Hello everyone -- first post, but certainly not new to this board.
I guess you could say I've dealt with health anxiety for awhile now. I'm 23, female, and I like to think I take pretty good care of myself. My worries have been all over the place: ovarian cancer, brain tumor, leukemia, etc. Normally I can get over these worries within a month or so, but this time around it's a little more difficult.
It started with a bit of shortness of breath (I felt like I needed to keep yawning just for a deep breath), and some occasional chest, back and arm pain. Rather than thinking of a heart problem, my initial thought was, "This HAS to be a lymphoma tumor growing in my chest." So I went to the doctor -- they did an EKG and my GP took the time to carefully listen to my heart and gave me an Oximeter read on my index finger. She didn't seem concerned. Although the the EKG read slightly abormal due to my fast heart rate at the time, she said it wasn't cause for concern. To ease my mind, she ordered a chest X-ray (which came out fine), and suggested ways to calm my tension and anxiety.
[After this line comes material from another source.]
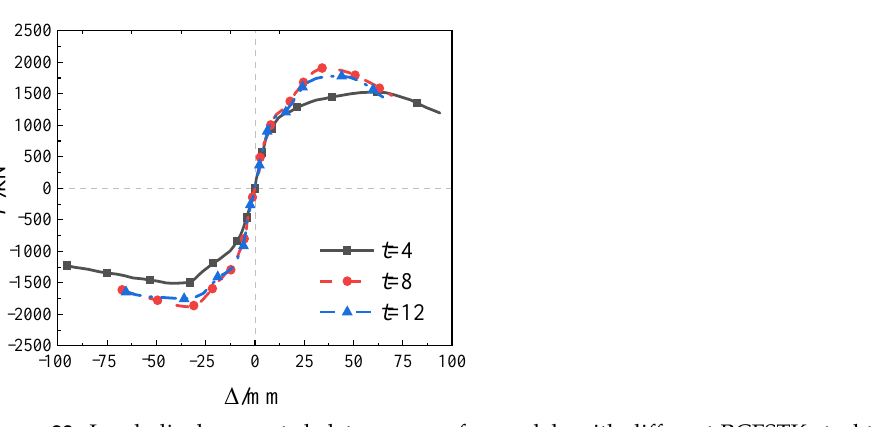
Q235 Q390 Q420 Figure 25. Load – displacement skeleton curve of models with different RCFSTK steel strengths. Figure 25 and Table 9 show that the load – displacement skeleton curves of the speci- mens differed slightly. When the RCFSTK steel strength increased from Q235 to Q420, the yield load, ultimate load, failure load, and initial stiffness of the models increased by 12.1%, 8.4%, 8.4%, and 4.1%, respectively. The displacement ductility ratio and energy dissipation coefficients decreased by 12.5% and 9.0%. The principal reason for these changes is that the RCFSTKs are mainly subjected to shear deformation and increasing steel strength can increase RCFSTK resistance to shear stress and thus decrease defor- mation. Overall, the change in the steel strength of the RCFSTKs has little effect on the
So the crazy lymphoma fear went away. I felt better for a day, but the second I felt a slight heart palpitation (like a weird flip-flopping), my mind started racing and I kept thinking "slightly abnormal EKG...now is there something wrong with my heart?!"
So that's where I stand now. I'm worried my heart's just going to give out at any minute, though I know that's quite irrational given the doctor's reassurance. I have even been to the gym several times after, and I'm still here to write this. I guess my concern is: can this arm pain, back tension, and weird twinges of pain on the left and right side of my chest really be stress related as the doctor suggested? It's infrequent, lasts only a few seconds, but freaks me out when it happens. Consequently, that causes my heart rate to climb, which of course sends me in a spiraling freak out mode.
Whew. Sorry for the lengthy post. Though it does feel better to get that off my chest (eh, no pun intended).